En 1852, il accepte le ministère de l'intérieur dans le cabinet de lord Aberdeen, mais ne cesse de s'occuper des affaires extérieures, conseille l'alliance française et la guerre contre la Russie, donne sa démission le 15 décembre, et ne la retire que lorsque ses collègues acceptent les hostilités. An cours de la guerre de Crimée, un irrésistible mouvement d'opinion le porte à la direction du ministère (février 1855). Il essaie de prolonger la guerre après la prise de Sébastopol, malgré la lassitude de Napoléon III, et, après la paix de Paris, paraît se relâcher de son amitié pour l'empereur, « le sphinx de la Seine », dont il redoute les rêves ambitieux. Il préside encore aux négociations de la guerre contre la Perse et de l'expédition de Chine, dissout les communes qui avaient blâmé sa politique en extrême Orient (1857), retrouve une majorité dans la nouvelle Chambre; mais un projet de loi contre les conspirateurs, qu'il dépose après l'attentat d'Orsini, est repoussé, et il se retire (1858). 

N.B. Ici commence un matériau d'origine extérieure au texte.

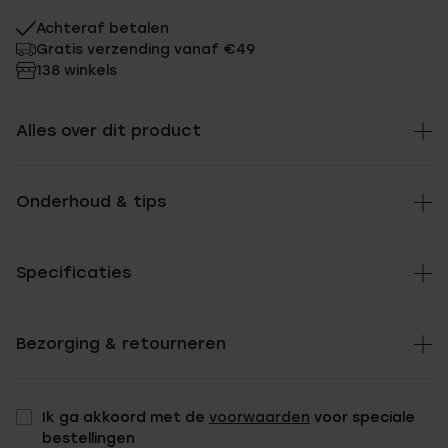
Achteraf betalen
Gratis verzending vanaf €49
138 winkels
Alles over dit product
Onderhoud & tips
Specificaties
Bezorging & retourneren
Ik ga akkoord met de
voorwaarden
voor speciale
bestellingen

En juin 1859, Palmerston succède à lord Derby, seconde la politique italienne de Napoléon III dont il se fait le répondant devant ses collègues, en est récompensé par la conclusion de nouveaux traités de commerce, mais après l'annexion de la Savoie, il écrit à lord Cowley  :

« Dites à l'empereur qu'entre lui et moi, c'est fini ». 
Palmerston déploie encore titre grande énergie dans les affaires d'Amérique, mais la défiance qu'il manifeste à l'égard de la France isole désormais l'Angleterre et la rend impuissante dans la guerre des duchés; il s'en console en voyant grandir l'antagonisme entre la France et la Prusse. Il termine sa carrière presque à égale distance des conservateurs et des libéraux, hostile à la réforme électorale, préoccupé d'armements maritimes, entouré néanmoins d'éloges, assez tôt pour ne pas voir les démentis que les événements allaient bientôt apporter à ses plus chères prévisions. (L. Maury).